With such experience, Mr. Kittle and the private credit business can offer direct lending, pre-delivery payment (PDP) financing, and more structured types of financing using varied collateral from aircraft and engines to spare parts and slots, gates, and routes. “We can look at everything,” says Ailstock. “Our private credit business is underpinned by our partners in the insurance space, which have a large appetite for these sorts of products. This is an origination and buy-and-hold strategy for us, which sets us apart from many other players in the sector.”
In August 2024, AIP completed a $240 million debt financing to a wholly owned subsidiary of ITA Airways (ITA) through its private credit strategy.
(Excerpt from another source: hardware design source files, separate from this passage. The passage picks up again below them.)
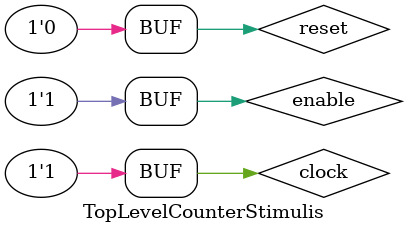
<source format=v>
`timescale 1ns / 1ps




module TopLevelCounterStimulis;

	// Inputs
	reg clock;
	reg reset;
	reg enable;

	// Outputs
	wire [3:0] counter_out;

	// Instantiate the Unit Under Test (UUT)
	first_counter uut (
		.clock(clock), 
		.reset(reset), 
		.enable(enable), 
		.counter_out(counter_out)
	);

	initial begin
		// Initialize Inputs
		clock = 0;
		reset = 0;
		enable = 0;
                #10
		clock <= 1;
		reset <= 1;          // reset to make sure instantiated blocks are initialized.
		enable <= 0;
		// Wait 100 ns for global reset to finish
		#10;
		// stimulus here
                clock <= 0;
		reset <= 0;
		enable <= 1;
	
		#5 clock <= ~clock;
		#5 clock <= ~clock;
		#5 clock <= ~clock;
		#5 clock <= ~clock;
		#5 clock <= ~clock;
		#5 clock <= ~clock;
		#5 clock <= ~clock;
		#5 clock <= ~clock;
		#5 clock <= ~clock;
		#5 clock <= ~clock;
		#5 clock <= ~clock;
		#5 clock <= ~clock;
		#5 clock <= ~clock;
		#5 clock <= ~clock;
		#5 clock <= ~clock;
		#5 clock <= ~clock;
		#5 clock <= ~clock;
		#5 clock <= ~clock;
		#5 clock <= ~clock;
	end
      
endmodule



</source>
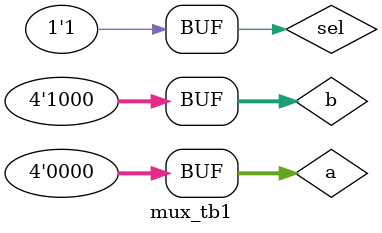
<source format=v>
`timescale 1ns / 1ps


module mux_tb1;

	// Inputs
	reg [0:3] a;
	reg [0:3] b;
	reg sel;

	// Outputs
	wire [0:3] f;

	// Instantiate the Unit Under Test (UUT)
	generate_set_of_MUX uut (
		.a(a), 
		.b(b), 
		.f(f), 
		.sel(sel)
	);

	initial begin
		// Initialize Inputs
		$monitor($time,"A=%b,B=%b,Sel=%b,F=%b",a,b,sel,f);
		a = 1011;
		b = 1111;
		sel = 0;

		// Wait 100 ns for global reset to finish
		#10 sel=1;
		#10 a = 0000;
		b = 1000;
		sel=0;
		#10 sel=1;
       
		// Add stimulus here

	end
      
endmodule


</source>
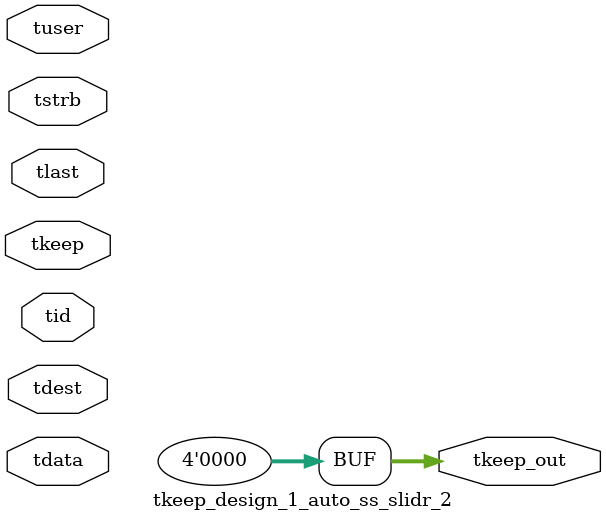
<source format=v>


`timescale 1ps/1ps

module tkeep_design_1_auto_ss_slidr_2 #
(
parameter C_S_AXIS_TDATA_WIDTH = 32,
parameter C_S_AXIS_TUSER_WIDTH = 0,
parameter C_S_AXIS_TID_WIDTH   = 0,
parameter C_S_AXIS_TDEST_WIDTH = 0,
parameter C_M_AXIS_TDATA_WIDTH = 32
)
(
input  [(C_S_AXIS_TDATA_WIDTH == 0 ? 1 : C_S_AXIS_TDATA_WIDTH)-1:0     ] tdata,
input  [(C_S_AXIS_TUSER_WIDTH == 0 ? 1 : C_S_AXIS_TUSER_WIDTH)-1:0     ] tuser,
input  [(C_S_AXIS_TID_WIDTH   == 0 ? 1 : C_S_AXIS_TID_WIDTH)-1:0       ] tid,
input  [(C_S_AXIS_TDEST_WIDTH == 0 ? 1 : C_S_AXIS_TDEST_WIDTH)-1:0     ] tdest,
input  [(C_S_AXIS_TDATA_WIDTH/8)-1:0 ] tkeep,
input  [(C_S_AXIS_TDATA_WIDTH/8)-1:0 ] tstrb,
input                                                                    tlast,
output [(C_M_AXIS_TDATA_WIDTH/8)-1:0 ] tkeep_out
);

assign tkeep_out = {1'b0};

endmodule


</source>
The $240 million debt financing is secured by three 2024 Airbus A330-900neo aircraft with Rolls-Royce Trent
7000 engines.
Ailstock says the company is able to be more flexible on credit risk since as a new company it has now legacy investments that were contracted in the low interest rate-low lease rate period, and it is not “overconcentrated on any names”. It is likely that the market will see many more transactions from AIP before the end of this year.